- _Compito_
Ricopia tali e quali le righe delle voci, partendo dalla prima in alto e arrivando alla riga che contiene "пластичности и стабильности", inclusa. Non copiare nient'altro.

**** Voci fornite ****

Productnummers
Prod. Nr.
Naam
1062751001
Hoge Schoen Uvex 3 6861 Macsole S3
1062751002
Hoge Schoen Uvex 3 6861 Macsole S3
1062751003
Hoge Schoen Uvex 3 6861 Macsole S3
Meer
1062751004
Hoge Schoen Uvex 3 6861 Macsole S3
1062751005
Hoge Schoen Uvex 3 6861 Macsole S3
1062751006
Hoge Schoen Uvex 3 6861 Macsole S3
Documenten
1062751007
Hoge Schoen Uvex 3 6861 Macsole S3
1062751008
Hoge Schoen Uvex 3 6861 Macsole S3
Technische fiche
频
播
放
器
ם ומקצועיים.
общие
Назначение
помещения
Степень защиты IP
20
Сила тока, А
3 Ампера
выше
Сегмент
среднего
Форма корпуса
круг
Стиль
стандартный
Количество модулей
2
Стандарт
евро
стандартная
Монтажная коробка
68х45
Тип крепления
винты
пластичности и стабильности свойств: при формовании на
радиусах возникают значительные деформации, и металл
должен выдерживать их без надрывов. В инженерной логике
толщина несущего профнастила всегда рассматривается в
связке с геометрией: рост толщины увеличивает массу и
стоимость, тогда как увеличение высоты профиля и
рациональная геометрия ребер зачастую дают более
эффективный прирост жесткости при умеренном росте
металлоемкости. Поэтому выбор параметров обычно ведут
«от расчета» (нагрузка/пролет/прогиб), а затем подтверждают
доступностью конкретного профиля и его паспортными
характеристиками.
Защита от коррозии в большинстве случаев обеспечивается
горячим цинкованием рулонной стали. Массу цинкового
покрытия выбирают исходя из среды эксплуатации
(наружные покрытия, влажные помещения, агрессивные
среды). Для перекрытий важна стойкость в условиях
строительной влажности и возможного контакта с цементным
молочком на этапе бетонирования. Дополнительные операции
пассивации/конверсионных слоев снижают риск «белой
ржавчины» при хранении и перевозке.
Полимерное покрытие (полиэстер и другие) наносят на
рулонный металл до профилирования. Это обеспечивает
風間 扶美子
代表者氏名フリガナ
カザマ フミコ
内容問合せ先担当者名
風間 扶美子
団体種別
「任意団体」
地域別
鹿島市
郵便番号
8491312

****

- _Risposta_
Productnummers
Prod. Nr.
Naam
1062751001
Hoge Schoen Uvex 3 6861 Macsole S3
1062751002
Hoge Schoen Uvex 3 6861 Macsole S3
1062751003
Hoge Schoen Uvex 3 6861 Macsole S3
Meer
1062751004
Hoge Schoen Uvex 3 6861 Macsole S3
1062751005
Hoge Schoen Uvex 3 6861 Macsole S3
1062751006
Hoge Schoen Uvex 3 6861 Macsole S3
Documenten
1062751007
Hoge Schoen Uvex 3 6861 Macsole S3
1062751008
Hoge Schoen Uvex 3 6861 Macsole S3
Technische fiche
频
播
放
器
ם ומקצועיים.
общие
Назначение
помещения
Степень защиты IP
20
Сила тока, А
3 Ампера
выше
Сегмент
среднего
Форма корпуса
круг
Стиль
стандартный
Количество модулей
2
Стандарт
евро
стандартная
Монтажная коробка
68х45
Тип крепления
винты
пластичности и стабильности свойств: при формовании на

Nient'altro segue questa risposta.